- What is being asked: Wherever the word "position" occurs in the listing below, copy that whole line.

- Provided entries:

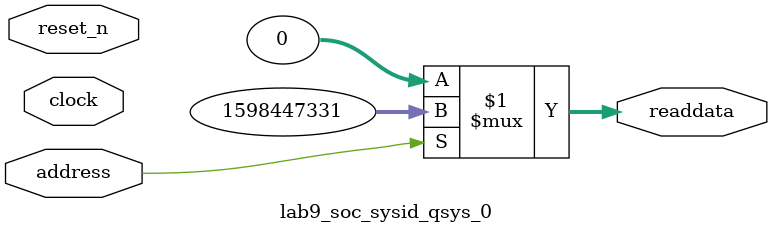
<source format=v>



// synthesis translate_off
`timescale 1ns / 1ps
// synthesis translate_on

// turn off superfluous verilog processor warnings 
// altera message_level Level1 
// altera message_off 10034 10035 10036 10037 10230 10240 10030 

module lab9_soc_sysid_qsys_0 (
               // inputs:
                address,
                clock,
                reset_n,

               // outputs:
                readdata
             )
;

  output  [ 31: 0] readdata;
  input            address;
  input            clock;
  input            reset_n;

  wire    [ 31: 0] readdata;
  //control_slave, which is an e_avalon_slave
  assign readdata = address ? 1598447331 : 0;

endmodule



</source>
==
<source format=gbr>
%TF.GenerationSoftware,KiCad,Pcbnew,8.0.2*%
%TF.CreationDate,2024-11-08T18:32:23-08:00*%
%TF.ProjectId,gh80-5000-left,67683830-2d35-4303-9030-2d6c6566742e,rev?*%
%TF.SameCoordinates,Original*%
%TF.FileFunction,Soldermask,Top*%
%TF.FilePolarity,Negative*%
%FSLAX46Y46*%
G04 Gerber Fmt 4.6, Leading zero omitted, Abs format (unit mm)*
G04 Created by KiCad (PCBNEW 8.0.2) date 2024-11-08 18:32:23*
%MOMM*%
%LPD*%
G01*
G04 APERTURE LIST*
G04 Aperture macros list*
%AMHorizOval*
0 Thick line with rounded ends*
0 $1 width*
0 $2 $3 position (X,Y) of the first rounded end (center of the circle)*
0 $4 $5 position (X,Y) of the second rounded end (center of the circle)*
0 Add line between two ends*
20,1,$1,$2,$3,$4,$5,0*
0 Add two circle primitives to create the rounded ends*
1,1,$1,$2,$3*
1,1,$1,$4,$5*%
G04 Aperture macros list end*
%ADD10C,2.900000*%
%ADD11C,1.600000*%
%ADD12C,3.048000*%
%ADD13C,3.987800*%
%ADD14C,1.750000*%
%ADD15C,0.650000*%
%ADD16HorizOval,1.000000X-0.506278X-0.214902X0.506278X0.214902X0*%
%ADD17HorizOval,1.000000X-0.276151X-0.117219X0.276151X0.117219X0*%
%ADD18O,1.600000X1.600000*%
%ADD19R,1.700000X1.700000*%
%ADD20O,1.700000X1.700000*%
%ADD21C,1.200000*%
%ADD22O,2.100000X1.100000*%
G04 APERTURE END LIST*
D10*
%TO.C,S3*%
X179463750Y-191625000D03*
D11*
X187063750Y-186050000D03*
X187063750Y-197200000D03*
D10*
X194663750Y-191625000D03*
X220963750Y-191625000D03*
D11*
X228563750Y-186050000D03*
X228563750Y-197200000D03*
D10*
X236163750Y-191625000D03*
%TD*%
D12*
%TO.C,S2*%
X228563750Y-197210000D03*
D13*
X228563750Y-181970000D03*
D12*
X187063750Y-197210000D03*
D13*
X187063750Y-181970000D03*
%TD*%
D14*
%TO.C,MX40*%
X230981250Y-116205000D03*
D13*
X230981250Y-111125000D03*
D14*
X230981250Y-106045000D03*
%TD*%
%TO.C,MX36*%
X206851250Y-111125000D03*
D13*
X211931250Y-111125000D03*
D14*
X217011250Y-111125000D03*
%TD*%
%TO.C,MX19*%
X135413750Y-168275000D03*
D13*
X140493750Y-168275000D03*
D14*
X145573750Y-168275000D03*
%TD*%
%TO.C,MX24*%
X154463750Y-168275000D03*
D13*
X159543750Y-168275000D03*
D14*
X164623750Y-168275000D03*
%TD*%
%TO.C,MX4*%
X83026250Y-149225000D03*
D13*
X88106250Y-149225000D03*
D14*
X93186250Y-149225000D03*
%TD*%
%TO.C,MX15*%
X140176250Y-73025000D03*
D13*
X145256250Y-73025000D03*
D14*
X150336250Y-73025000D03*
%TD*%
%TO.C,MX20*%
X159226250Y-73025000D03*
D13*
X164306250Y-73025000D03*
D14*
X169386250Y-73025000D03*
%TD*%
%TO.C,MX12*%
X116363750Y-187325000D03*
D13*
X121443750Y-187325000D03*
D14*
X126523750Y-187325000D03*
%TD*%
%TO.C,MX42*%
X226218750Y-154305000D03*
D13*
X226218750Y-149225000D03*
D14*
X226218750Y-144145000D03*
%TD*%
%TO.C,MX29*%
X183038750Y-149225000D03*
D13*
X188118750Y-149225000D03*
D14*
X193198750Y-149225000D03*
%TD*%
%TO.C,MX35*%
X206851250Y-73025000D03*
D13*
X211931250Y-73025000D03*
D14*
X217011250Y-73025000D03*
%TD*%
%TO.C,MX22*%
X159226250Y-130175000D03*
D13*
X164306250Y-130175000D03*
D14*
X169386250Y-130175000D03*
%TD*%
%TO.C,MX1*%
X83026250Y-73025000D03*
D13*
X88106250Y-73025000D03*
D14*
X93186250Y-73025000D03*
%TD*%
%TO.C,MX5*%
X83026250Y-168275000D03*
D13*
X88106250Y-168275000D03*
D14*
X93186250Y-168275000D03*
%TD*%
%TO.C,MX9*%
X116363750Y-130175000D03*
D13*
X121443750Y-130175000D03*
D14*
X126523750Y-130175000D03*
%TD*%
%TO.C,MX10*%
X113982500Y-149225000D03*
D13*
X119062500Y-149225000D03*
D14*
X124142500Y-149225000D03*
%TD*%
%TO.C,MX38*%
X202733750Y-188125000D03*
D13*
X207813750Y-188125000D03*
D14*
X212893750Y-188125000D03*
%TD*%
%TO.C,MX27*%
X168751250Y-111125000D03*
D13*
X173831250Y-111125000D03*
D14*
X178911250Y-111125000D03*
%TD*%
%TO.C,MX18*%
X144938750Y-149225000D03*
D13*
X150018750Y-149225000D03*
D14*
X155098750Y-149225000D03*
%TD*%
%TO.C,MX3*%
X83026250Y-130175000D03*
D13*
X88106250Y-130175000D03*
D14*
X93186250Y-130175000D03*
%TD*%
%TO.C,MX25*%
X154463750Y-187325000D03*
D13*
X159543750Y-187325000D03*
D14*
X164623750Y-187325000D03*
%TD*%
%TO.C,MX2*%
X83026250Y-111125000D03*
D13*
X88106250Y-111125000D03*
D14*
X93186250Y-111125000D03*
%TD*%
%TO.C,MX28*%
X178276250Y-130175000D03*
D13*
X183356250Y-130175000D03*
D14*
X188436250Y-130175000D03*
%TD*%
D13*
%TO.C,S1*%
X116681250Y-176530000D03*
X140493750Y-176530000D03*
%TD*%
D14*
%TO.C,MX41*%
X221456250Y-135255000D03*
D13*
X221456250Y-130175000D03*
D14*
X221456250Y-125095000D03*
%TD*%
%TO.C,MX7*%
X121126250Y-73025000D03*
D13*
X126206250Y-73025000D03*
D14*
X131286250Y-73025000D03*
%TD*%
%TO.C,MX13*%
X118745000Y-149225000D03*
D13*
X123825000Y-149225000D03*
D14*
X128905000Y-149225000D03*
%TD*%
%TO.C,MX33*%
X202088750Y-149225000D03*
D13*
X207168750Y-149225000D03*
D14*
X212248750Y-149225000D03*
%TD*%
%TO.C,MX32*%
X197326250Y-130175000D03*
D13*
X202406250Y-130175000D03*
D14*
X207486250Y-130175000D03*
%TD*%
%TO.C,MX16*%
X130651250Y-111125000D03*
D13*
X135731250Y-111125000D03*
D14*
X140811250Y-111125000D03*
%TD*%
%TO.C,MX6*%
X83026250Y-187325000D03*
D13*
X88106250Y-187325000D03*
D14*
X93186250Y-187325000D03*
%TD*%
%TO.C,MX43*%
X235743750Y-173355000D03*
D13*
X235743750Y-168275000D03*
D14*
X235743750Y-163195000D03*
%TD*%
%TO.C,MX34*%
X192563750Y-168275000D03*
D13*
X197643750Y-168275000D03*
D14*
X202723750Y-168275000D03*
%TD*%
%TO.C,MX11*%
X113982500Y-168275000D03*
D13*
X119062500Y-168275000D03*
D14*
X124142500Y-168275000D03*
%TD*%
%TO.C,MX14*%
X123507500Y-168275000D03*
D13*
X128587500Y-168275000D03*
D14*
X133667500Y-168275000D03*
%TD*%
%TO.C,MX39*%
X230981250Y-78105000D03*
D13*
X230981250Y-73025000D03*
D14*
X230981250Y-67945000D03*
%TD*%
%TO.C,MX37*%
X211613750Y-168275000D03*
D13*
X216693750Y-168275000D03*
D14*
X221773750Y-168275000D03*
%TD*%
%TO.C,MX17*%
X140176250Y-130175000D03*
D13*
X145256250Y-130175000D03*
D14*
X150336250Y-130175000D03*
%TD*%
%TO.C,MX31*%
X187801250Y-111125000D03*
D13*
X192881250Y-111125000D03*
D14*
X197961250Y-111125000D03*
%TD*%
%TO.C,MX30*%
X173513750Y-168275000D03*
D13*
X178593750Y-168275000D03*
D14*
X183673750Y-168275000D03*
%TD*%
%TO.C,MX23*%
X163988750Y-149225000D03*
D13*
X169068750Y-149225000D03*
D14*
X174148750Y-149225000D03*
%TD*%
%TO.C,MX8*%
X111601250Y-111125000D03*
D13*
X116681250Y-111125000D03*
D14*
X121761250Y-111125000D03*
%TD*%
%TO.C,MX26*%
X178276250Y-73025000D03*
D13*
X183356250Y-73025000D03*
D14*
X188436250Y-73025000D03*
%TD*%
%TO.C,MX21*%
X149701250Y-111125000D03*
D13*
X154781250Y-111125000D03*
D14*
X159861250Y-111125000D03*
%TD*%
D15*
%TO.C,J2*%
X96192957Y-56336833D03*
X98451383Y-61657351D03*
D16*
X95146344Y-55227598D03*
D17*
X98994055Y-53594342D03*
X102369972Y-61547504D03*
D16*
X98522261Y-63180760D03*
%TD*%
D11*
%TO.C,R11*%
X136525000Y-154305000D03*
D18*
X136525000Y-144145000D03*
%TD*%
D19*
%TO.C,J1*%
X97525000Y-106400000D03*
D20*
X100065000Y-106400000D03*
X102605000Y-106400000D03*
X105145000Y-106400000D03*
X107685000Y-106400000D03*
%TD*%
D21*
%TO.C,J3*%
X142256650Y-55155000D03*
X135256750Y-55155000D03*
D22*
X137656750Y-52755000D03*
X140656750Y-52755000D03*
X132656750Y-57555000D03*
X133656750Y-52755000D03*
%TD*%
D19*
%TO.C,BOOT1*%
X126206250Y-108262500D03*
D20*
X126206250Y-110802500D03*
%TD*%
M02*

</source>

- Reply to the task:
0 $2 $3 position (X,Y) of the first rounded end (center of the circle)*
0 $4 $5 position (X,Y) of the second rounded end (center of the circle)*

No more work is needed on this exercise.